**Work to be completed**
Return the rows verbatim, from their beginning through the line containing "FOR THE JUNIORS. GITP PLAYED AN", with both ends included.

**Data provided**
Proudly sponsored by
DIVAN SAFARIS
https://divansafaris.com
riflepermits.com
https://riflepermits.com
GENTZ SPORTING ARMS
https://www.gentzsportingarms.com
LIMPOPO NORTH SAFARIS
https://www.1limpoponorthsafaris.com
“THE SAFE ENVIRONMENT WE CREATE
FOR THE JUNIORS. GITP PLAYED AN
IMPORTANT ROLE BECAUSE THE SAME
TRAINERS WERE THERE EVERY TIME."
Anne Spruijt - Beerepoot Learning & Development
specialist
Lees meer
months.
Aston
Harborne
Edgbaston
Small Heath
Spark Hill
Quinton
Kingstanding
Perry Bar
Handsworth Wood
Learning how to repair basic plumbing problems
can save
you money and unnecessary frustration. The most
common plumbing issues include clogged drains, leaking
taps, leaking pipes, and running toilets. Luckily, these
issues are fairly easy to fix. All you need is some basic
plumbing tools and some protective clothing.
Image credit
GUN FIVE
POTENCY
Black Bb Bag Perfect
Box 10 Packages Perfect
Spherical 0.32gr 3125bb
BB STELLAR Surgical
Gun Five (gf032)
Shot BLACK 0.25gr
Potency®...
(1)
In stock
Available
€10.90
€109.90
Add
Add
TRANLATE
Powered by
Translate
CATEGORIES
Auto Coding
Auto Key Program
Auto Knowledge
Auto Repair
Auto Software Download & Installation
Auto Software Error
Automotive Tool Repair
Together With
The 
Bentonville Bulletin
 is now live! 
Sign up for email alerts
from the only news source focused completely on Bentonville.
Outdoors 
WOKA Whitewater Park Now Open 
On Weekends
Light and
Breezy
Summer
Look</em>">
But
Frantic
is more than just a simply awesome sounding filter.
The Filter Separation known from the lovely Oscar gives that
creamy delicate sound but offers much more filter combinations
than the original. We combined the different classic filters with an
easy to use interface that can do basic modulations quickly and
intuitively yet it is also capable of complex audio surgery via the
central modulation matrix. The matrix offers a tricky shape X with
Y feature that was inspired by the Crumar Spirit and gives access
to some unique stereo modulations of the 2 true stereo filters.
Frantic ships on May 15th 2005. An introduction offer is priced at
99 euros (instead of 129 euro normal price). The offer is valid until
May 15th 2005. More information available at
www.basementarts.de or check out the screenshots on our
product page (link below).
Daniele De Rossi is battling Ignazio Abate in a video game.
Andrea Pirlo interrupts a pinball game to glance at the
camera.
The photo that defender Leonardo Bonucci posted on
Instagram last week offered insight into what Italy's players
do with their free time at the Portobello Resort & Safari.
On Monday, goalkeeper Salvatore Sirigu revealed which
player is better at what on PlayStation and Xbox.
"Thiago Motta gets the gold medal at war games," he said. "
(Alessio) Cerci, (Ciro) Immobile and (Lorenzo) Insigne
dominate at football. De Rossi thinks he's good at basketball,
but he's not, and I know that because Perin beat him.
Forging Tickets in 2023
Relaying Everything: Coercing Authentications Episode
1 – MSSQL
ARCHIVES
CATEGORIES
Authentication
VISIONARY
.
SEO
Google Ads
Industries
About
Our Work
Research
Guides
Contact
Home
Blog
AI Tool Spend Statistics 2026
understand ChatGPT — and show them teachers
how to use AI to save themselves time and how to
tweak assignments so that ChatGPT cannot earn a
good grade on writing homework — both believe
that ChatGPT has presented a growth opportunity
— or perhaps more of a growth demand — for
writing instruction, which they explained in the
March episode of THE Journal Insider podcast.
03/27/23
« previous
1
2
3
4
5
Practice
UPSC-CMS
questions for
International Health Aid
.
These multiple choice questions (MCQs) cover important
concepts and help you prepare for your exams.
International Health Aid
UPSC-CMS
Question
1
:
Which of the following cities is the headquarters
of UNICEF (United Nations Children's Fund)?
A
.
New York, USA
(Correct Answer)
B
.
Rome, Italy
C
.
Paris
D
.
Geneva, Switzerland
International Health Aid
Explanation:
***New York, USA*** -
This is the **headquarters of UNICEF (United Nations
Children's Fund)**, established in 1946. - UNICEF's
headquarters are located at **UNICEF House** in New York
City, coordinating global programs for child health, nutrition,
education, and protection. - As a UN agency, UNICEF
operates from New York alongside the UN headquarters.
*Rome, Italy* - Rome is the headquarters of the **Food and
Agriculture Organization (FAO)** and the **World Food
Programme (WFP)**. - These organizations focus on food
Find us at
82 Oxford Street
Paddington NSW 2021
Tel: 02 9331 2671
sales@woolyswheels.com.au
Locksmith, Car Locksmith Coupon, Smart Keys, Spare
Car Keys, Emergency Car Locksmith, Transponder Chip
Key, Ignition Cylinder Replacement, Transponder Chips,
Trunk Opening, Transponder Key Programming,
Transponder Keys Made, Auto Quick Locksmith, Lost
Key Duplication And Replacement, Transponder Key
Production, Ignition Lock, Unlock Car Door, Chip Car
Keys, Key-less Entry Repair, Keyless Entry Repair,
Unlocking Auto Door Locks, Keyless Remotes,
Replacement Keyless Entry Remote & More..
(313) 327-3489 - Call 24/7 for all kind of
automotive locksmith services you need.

**Solution to this task**
Proudly sponsored by
DIVAN SAFARIS
https://divansafaris.com
riflepermits.com
https://riflepermits.com
GENTZ SPORTING ARMS
https://www.gentzsportingarms.com
LIMPOPO NORTH SAFARIS
https://www.1limpoponorthsafaris.com
“THE SAFE ENVIRONMENT WE CREATE
FOR THE JUNIORS. GITP PLAYED AN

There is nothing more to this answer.